Los sacerdotes comenzaron la danza ritual ante la multitud reunida alrededor del centro ceremonial que, enfervorizada, gritaba el nombre del Dios de la Guerra. Por fin recostaron al niño sobre la superficie pulida de la piedra y uno de los sacerdotes levantó su brazo empuñando el cuchillo afilado.
Los zopilotes, cebados igual que la muchedumbre, se balanceaban de un lado al otro. El emperador, sentado en su trono de piedra, se dispuso a dar la orden para que comenzaran los sacrificios.
2 El elegido
En el mismo instante en que el cuchillo estaba por enterrarse en la carne del niño, el viejo Tepec saltó del estrado reservado al Consejo de Sabios, elevó su bastón, caminó hacia el centro del templo y, como si la edad no le pesara, ascendió los peldaños de la pirámide hasta llegar, contra todo protocolo, a los pies del emperador. La multitud enmudeció. Los guardias quedaron expectantes a la espera de una orden; nunca antes nadie se había atrevido a semejante cosa. El anciano se inclinó respetuosamente y, sin mirarlo a los ojos, cosa prohibida a los subditos, se dirigió al rey con firmeza.
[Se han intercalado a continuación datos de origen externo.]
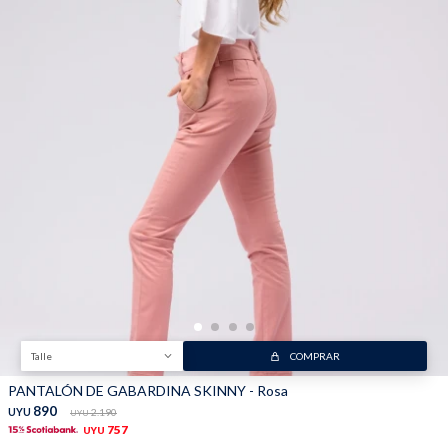
Trabaja con nosotros
Contacto
Talle
COMPRAR
PANTALÓN DE GABARDINA SKINNY - Rosa
890
UYU
2.190
UYU
757
UYU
Señalando al niño, le dijo que aquel esperpento escuálido y barrigón era muy poca cosa para ofrendar a los dioses, que ese pequeño provocaría la ira de Huitzilopotchtli, Dios de la Guerra, y lo vomitaría sobre la ciudad enviando pestes, desdichas e inundaciones.
– No hará más que traer la desgracia sobre Tenochtitlan -concluyó el viejo.
Si aquellas palabras hubiesen sido pronunciadas por cualquier otra persona, Axayácatl lo habría mandado a ejecutar de inmediato. Pero viniendo de quien tanto había hecho por el Imperio, tal vez hubiera motivos para dudar. El sacerdote que empuñaba el cuchillo pidió a los gritos al rey que no escuchara al anciano y se dispuso a descargar la punta afilada sobre aquel pecho diminuto y agitado. La multitud acompañó el pedido con una aclamación unánime. A un ápice estaba la cuchilla del cuerpecito enfermo, cuando Axayá-catl le ordenó al clérigo que se detuviera. Los zopilotes presenciaban la escena desesperados y lanzaban graznidos de indignación. El sacerdote se acercó hasta el monarca e intentó hacerle ver que no era posible cumplir la petición de clemencia de un mortal, por muy venerable que fuese.
– No lo hago por compasión -le replicó el anciano, y le dijo que, al contrario, resultaría una imperdonable ofensa obsequiar a los dioses un niño evidentemente corrompido por la enfermedad.
El sacerdote se llamaba Tapazolli, nombre que significaba "nido de pájaros". Era un hombre de gesto severo y se caracterizaba por ser un mal verdugo: la muerte, en las manos de Tapazolli, era una lenta agonía. A diferencia de la mayoría de los sacerdotes, que ejecutaban sacrificios con mano veloz y separaban el corazón del pecho en unos pocos movimientos, él lo hacía con una minuciosidad tal, que parecía deleitarse en el sufrimiento. Tapazolli, igual que Tepec, también descendía de los antiguos toltecas y, a diferencia del anciano del Consejo, traía el legado de los guerreros que adoraban a Tezcatlipoca, advocación del Dios Huitzilopotchli a quien estaba dedicado el sacrificio que se disponía a ejecutar si, de una vez por todas, se lo permitían.